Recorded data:
────
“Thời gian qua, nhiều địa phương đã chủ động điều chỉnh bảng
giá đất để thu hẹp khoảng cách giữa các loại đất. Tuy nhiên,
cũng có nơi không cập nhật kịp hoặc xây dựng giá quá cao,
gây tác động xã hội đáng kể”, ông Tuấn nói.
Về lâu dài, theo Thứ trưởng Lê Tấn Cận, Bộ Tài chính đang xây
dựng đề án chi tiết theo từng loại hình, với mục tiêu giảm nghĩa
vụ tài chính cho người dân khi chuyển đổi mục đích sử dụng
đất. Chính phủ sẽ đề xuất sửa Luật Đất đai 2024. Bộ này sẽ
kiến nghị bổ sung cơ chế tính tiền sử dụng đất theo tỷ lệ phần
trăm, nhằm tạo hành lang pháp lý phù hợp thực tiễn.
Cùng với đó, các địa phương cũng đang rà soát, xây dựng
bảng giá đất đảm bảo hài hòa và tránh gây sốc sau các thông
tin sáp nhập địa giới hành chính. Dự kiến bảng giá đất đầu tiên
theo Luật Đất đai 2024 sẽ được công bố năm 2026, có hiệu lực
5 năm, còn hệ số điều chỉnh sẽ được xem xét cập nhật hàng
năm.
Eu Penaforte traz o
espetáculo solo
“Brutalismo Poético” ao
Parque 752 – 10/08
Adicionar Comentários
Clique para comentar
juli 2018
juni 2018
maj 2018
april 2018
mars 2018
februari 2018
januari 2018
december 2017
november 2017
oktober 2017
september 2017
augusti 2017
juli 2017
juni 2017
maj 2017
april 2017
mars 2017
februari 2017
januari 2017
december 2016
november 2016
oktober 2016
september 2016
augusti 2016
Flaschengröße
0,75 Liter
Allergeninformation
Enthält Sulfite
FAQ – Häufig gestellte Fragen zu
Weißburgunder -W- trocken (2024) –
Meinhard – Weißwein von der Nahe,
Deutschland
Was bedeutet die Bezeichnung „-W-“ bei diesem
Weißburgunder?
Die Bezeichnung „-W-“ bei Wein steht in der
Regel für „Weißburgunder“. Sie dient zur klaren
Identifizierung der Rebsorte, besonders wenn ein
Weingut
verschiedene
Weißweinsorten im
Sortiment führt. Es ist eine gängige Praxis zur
────
» **Work order**: Copy every line of the data above exactly.

» **Written solution**:
“Thời gian qua, nhiều địa phương đã chủ động điều chỉnh bảng
giá đất để thu hẹp khoảng cách giữa các loại đất. Tuy nhiên,
cũng có nơi không cập nhật kịp hoặc xây dựng giá quá cao,
gây tác động xã hội đáng kể”, ông Tuấn nói.
Về lâu dài, theo Thứ trưởng Lê Tấn Cận, Bộ Tài chính đang xây
dựng đề án chi tiết theo từng loại hình, với mục tiêu giảm nghĩa
vụ tài chính cho người dân khi chuyển đổi mục đích sử dụng
đất. Chính phủ sẽ đề xuất sửa Luật Đất đai 2024. Bộ này sẽ
kiến nghị bổ sung cơ chế tính tiền sử dụng đất theo tỷ lệ phần
trăm, nhằm tạo hành lang pháp lý phù hợp thực tiễn.
Cùng với đó, các địa phương cũng đang rà soát, xây dựng
bảng giá đất đảm bảo hài hòa và tránh gây sốc sau các thông
tin sáp nhập địa giới hành chính. Dự kiến bảng giá đất đầu tiên
theo Luật Đất đai 2024 sẽ được công bố năm 2026, có hiệu lực
5 năm, còn hệ số điều chỉnh sẽ được xem xét cập nhật hàng
năm.
Eu Penaforte traz o
espetáculo solo
“Brutalismo Poético” ao
Parque 752 – 10/08
Adicionar Comentários
Clique para comentar
juli 2018
juni 2018
maj 2018
april 2018
mars 2018
februari 2018
januari 2018
december 2017
november 2017
oktober 2017
september 2017
augusti 2017
juli 2017
juni 2017
maj 2017
april 2017
mars 2017
februari 2017
januari 2017
december 2016
november 2016
oktober 2016
september 2016
augusti 2016
Flaschengröße
0,75 Liter
Allergeninformation
Enthält Sulfite
FAQ – Häufig gestellte Fragen zu
Weißburgunder -W- trocken (2024) –
Meinhard – Weißwein von der Nahe,
Deutschland
Was bedeutet die Bezeichnung „-W-“ bei diesem
Weißburgunder?
Die Bezeichnung „-W-“ bei Wein steht in der
Regel für „Weißburgunder“. Sie dient zur klaren
Identifizierung der Rebsorte, besonders wenn ein
Weingut
verschiedene
Weißweinsorten im
Sortiment führt. Es ist eine gängige Praxis zur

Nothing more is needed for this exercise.